Provided entries.
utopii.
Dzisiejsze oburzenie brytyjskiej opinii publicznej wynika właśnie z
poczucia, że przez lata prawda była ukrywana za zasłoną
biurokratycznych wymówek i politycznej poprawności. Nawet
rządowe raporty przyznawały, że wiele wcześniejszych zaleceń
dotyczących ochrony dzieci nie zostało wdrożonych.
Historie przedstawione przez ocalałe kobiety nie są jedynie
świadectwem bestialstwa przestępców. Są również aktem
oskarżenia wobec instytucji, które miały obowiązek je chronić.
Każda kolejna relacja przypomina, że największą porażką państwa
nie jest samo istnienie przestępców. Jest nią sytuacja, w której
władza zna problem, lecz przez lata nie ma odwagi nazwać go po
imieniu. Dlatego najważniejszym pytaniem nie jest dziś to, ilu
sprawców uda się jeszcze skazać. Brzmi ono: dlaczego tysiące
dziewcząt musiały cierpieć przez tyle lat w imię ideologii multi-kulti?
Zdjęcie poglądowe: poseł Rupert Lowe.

---

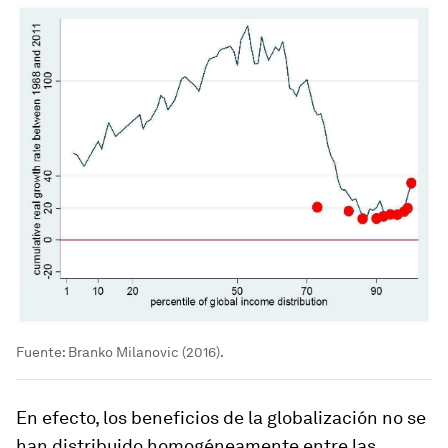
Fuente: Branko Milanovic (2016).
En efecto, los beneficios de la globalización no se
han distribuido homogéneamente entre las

What is needed. In the listing above, find the line holding "poczucia, że przez" and the line holding "Zdjęcie poglądowe: poseł Rupert Lowe.", then output those two lines and every line between them exactly.

Response to the task.
poczucia, że przez lata prawda była ukrywana za zasłoną
biurokratycznych wymówek i politycznej poprawności. Nawet
rządowe raporty przyznawały, że wiele wcześniejszych zaleceń
dotyczących ochrony dzieci nie zostało wdrożonych.
Historie przedstawione przez ocalałe kobiety nie są jedynie
świadectwem bestialstwa przestępców. Są również aktem
oskarżenia wobec instytucji, które miały obowiązek je chronić.
Każda kolejna relacja przypomina, że największą porażką państwa
nie jest samo istnienie przestępców. Jest nią sytuacja, w której
władza zna problem, lecz przez lata nie ma odwagi nazwać go po
imieniu. Dlatego najważniejszym pytaniem nie jest dziś to, ilu
sprawców uda się jeszcze skazać. Brzmi ono: dlaczego tysiące
dziewcząt musiały cierpieć przez tyle lat w imię ideologii multi-kulti?
Zdjęcie poglądowe: poseł Rupert Lowe.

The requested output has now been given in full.